YouTube is moving from a core competency in hosting user-generated content into the premium content marketplace via the rapidly growing number of YouTube Channel partnerships.  The business models and monetization processes are still a bit of a work in progress as YouTube explores how much system integration is appropriate and YouTube’s content-owning partners seek a comfort level with how much content to syndicate.  But what is clear is that as YouTube offers more licensed and copyrighted content on its Channel pages, and (as mentioned above) syndicates its hosted streams to often competing destination sites (such as Yahoo), we are seeing the company’s hosting and aggregating business models branch off from each another.

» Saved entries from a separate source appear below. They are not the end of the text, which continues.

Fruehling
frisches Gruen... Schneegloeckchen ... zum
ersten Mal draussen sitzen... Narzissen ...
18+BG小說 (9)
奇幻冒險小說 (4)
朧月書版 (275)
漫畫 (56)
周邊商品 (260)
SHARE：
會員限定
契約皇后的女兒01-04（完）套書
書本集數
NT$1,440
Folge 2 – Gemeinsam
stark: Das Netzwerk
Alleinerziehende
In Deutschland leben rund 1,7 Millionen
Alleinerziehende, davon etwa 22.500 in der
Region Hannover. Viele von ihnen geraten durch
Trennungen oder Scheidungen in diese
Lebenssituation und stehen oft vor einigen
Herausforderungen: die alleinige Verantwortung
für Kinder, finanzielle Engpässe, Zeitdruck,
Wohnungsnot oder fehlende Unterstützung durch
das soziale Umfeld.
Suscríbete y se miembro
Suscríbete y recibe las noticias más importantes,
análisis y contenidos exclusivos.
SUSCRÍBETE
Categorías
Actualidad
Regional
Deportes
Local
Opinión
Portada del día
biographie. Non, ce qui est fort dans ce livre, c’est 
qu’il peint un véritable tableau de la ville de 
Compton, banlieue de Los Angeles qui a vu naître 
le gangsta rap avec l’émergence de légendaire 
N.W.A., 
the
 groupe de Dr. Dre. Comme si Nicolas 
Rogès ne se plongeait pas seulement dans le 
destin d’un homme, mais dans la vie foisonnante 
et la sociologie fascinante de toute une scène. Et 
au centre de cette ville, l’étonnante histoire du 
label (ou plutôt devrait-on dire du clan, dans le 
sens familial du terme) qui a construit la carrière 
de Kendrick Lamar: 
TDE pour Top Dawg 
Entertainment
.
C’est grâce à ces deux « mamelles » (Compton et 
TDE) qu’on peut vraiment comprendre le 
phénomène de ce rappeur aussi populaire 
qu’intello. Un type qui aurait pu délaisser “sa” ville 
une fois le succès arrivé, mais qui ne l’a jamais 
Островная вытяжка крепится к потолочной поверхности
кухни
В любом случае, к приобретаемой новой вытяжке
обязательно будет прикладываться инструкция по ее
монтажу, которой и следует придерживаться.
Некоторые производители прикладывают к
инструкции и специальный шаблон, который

Take ABC/Disney: if you go directly to youtube.com/abc, you’ll find the YouTube ABC Television Channel.  However, it’s still largely a placeholder page, with only limited content available from the Jimmy Kimmel show - and if you didn’t happen to already know the URL and had to search the YouTube site for an “ABC Channel”, you wouldn’t get there at all: instead, you’d get to a public broadcasting station from Australia that happens to be named ABC.  That’s right - the search returns no mention of ABC/Disney whatsoever - clearly, YouTube and ABC are taking it slow here…

There’s also the issue of physical asset control - speaking on a panel the other day, ABC’s Albert Cheng acknowledged that any ABC/Disney content streaming from YouTube is actually being hosted from the ABC/Disney servers.  In other words, rather than host the data and the stream it locally at YouTube, the content is merely pulled in from an external data center and wrapped in a Youtube ’skin’.  Since the ABC streams still use the YouTube Flash player, this is all transparent to the user, but nevertheless, in this case YouTube is merely serving as an aggregator.


Now let’s look at CBS: games from this year’s NCAA  Men’s Basketball Tournament are being streamed live on the YouTube CBS/March Madness channel.  As with ABC, these streams are hosted externally by the content owner (CBS) and are also available for streaming from the network’s own site.  This year, however, streams of live games are being delivered via the Microsoft Silverlight format rather than YouTube’s streaming format of choice, Adobe Flash - a coup for Silverlight, and a first for YouTube (users will have to download and install the Silverlight player if they haven’t already done so). As can be seen from the screenshot at right, to the user accustomed to the familiar look and feel of YouTube’s Flash player, this a much more CBS-branded experieince.

In general, syndication makes a lot of sense: content owners tend to be more comfortable holding on to and hosting their own assets, and if a given partner has their own streaming infrastructure already implemented, there’s little point in reinventing the wheel.   Furthermore, live streaming of events such as the NCAA games is especially demanding, and Silverlight has already proven itself as a very capable live platform during last summer’s Beijing Olympics.

All well and good - but for streaming video to make it to television hardware, these technologies will have to migrate to chipsets.  Adobe already has a standalone version of Flash optimized for use in embedded devices, and the next verison of Silverlight (Silverlight 3, just entering beta testing) will be able to run outside the browser (it’s not known yet if a similar lightweight version of Silverlight for embedded devices is also planned, but I would guess that’s a strong possibility).